House Speaker Nancy Pelosi questioned the White House motives.

“I think that the way this has been handled is most unfortunate, because first of all, they had guidelines, which were weak, but nonetheless guidelines, and then the president said you don't even have to honor them, and then we find out now that there was a CDC report that had much more comprehensive guidelines, and they buried it in the White House,” she said.

The now-shelved guidelines were drafted with the aim of offering detailed, step-by-step advice for how to go about safely reopening restaurants, daycares, and other public spaces to supplement the broader administration guidelines issued last week in outlining a phased approach to reopening.

President Trump and Vice President Mike Pence had recently signaled to governors that further guidance was in the works about how to open businesses, schools, and places of worship.

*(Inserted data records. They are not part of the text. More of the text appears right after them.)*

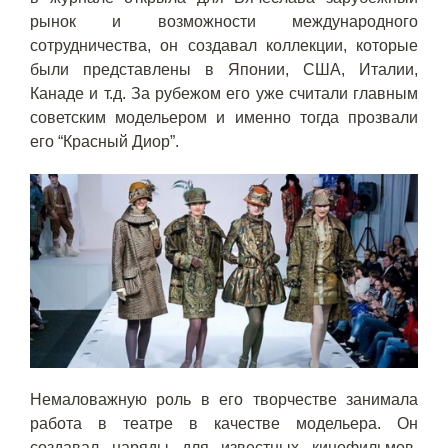
рынок и возможности международного
сотрудничества, он создавал коллекции, которые
были представлены в Японии, США, Италии,
Канаде и т.д. За рубежом его уже считали главным
советским модельером и именно тогда прозвали
его “Красный Диор”.
Немаловажную роль в его творчестве занимала
работа в театре в качестве модельера. Он
создавал наряды для известных кинофильмов,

PHOTO: Centers for Disease Control campus
The Centers for Disease Control's Tom Harkin Global Communications Center is shown in Atlanta.

But even as the guidance has been under consideration in recent weeks, it has always been an open question whether they would in fact be issued, because an official familiar with the process said some in the administration more formalized federal guidance would not be constructive since the administration had already decided to put states in control of the process.

Press secretary Kayleigh McEnany said Wednesday that the guidelines already issued had already specific recommendations for businesses looking to reopen.

"Well, in the phased approach, there are some recommendations for how, for instance, restaurants should reopen and the distancing that's required. And as you go through the phases, that distancing is shrunk and there are other mechanisms that are outlined for restaurants and movie theaters and sporting venues. So I would argue that our phased approach does take that into account," she said when asked about the status of plans to issue more detailed guidance," she said.